There’s virtually no chance the FOMC hikes interest rates on Wednesday. With inflation continuing to moderate, the labor market softening, and slowing economic activity around the world, the consensus view is that the federal funds rate peaked in July. A lack of rate changes doesn’t mean the results won’t be worth watching, though. Each quarter, the members of the central bank’s policy-setting committee publish a Summary of Economic Projections (SEP) that details their opinions about the coming years. This week’s edition should give us a clear indication about how the Fed is thinking about rate cuts in 2024. Futures markets are pricing in 4 cuts by the end of the year.


Earnings Expectations and Valuation

The 2022 bear market decline was not driven by a deterioration in corporate earnings. Though stock prices dropped well over 20% from their peak to trough, expected future earnings remained stubbornly high . That divergence pushed the S&P 500 forward price-to-earnings ratio from more than 20x (a level previously seen only during the late-1990s) to 15x (a level in-line with historical averages).
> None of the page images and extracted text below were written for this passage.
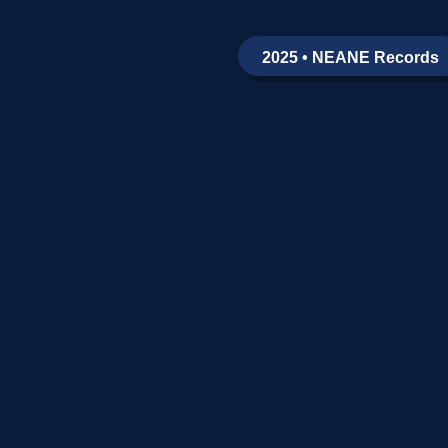
2025 • NEANE Records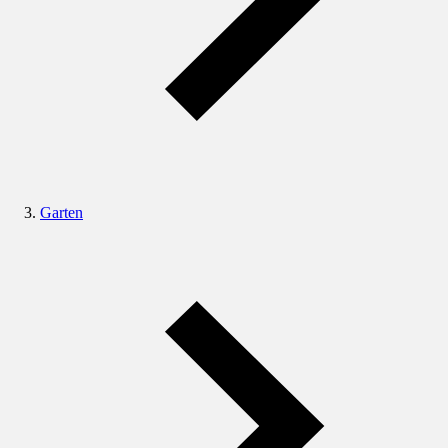
Garten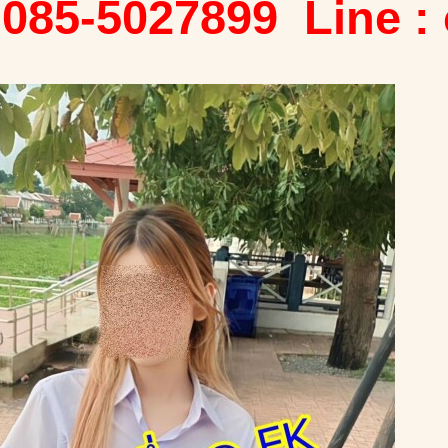
 085-5027899 Line :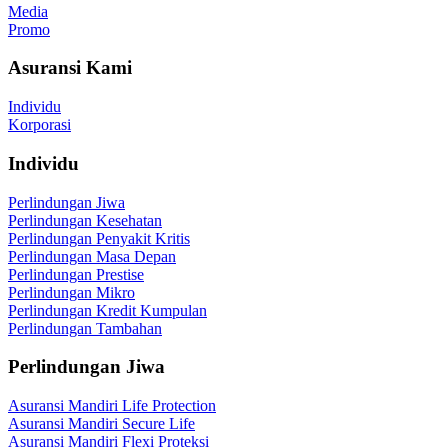
Media
Promo
Asuransi Kami
Individu
Korporasi
Individu
Perlindungan Jiwa
Perlindungan Kesehatan
Perlindungan Penyakit Kritis
Perlindungan Masa Depan
Perlindungan Prestise
Perlindungan Mikro
Perlindungan Kredit Kumpulan
Perlindungan Tambahan
Perlindungan Jiwa
Asuransi Mandiri Life Protection
Asuransi Mandiri Secure Life
Asuransi Mandiri Flexi Proteksi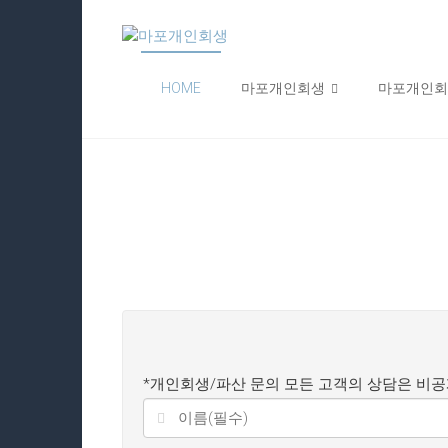
Skip
마
to
content
포
HOME
마포개인회생
마포개인회
개
인
회
생
24
시
간
무
*개인회생/파산 문의 모든 고객의 상담은 비
료
상
담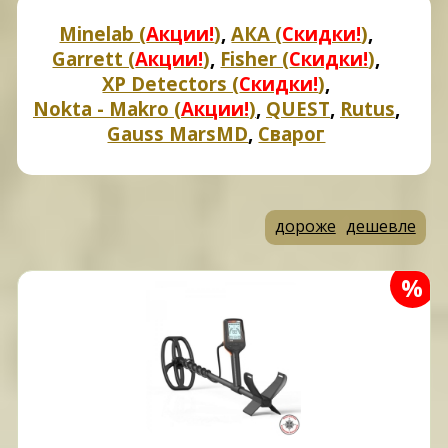
Minelab (
Акции!
)
,
АКА (
Скидки!
)
,
Garrett (
Акции!
)
,
Fisher (
Скидки!
)
,
XP Detectors (
Скидки!
)
,
Nokta - Makro (
Акции!
)
,
QUEST
,
Rutus
,
Gauss MarsMD
,
Сварог
дороже
дешевле
%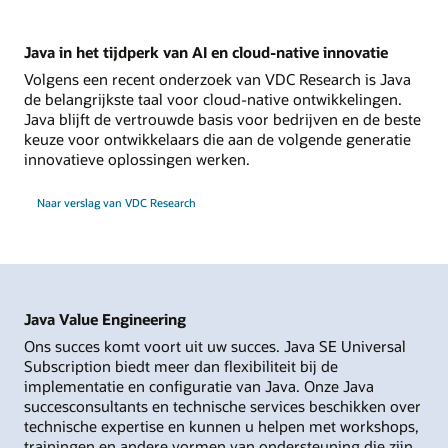
Java in het tijdperk van AI en cloud-native innovatie
Volgens een recent onderzoek van VDC Research is Java
de belangrijkste taal voor cloud-native ontwikkelingen.
Java blijft de vertrouwde basis voor bedrijven en de beste
keuze voor ontwikkelaars die aan de volgende generatie
innovatieve oplossingen werken.
Naar verslag van VDC Research
Java Value Engineering
Ons succes komt voort uit uw succes. Java SE Universal
Subscription biedt meer dan flexibiliteit bij de
implementatie en configuratie van Java. Onze Java
succesconsultants en technische services beschikken over
technische expertise en kunnen u helpen met workshops,
trainingen en andere vormen van ondersteuning die zijn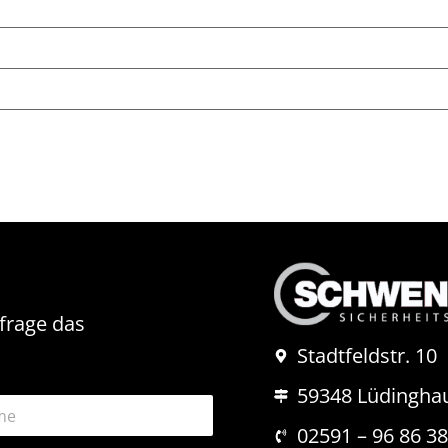
nfrage das
Stadtfeldstr. 10
59348 Lüdingha
02591 – 96 86 3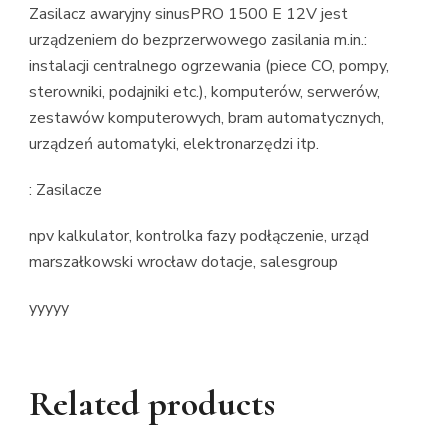
Zasilacz awaryjny sinusPRO 1500 E 12V jest
urządzeniem do bezprzerwowego zasilania m.in.:
instalacji centralnego ogrzewania (piece CO, pompy,
sterowniki, podajniki etc.), komputerów, serwerów,
zestawów komputerowych, bram automatycznych,
urządzeń automatyki, elektronarzędzi itp.
: Zasilacze
npv kalkulator, kontrolka fazy podłączenie, urząd
marszałkowski wrocław dotacje, salesgroup
yyyyy
Related products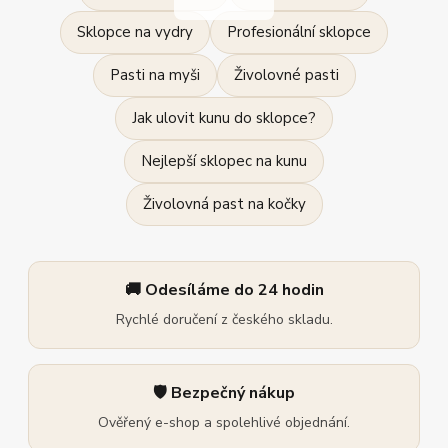
Sklopce na vydry
Profesionální sklopce
Pasti na myši
Živolovné pasti
Jak ulovit kunu do sklopce?
Nejlepší sklopec na kunu
Živolovná past na kočky
🚚 Odesíláme do 24 hodin
Rychlé doručení z českého skladu.
🛡️ Bezpečný nákup
Ověřený e-shop a spolehlivé objednání.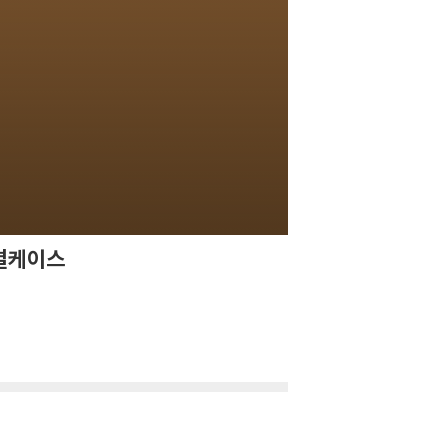
특별케이스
This year was the opposite experience: stock prices are up, but earnings are not. Profits began to stabilize in the most recent quarter after 3 consecutive periods of declines, but earnings projections for next year have started to deteriorate. With the market’s rebound over the last few weeks, valuations have climbed to roughly 19x next year’s earnings. That’s far from cheap when compared to historical norms.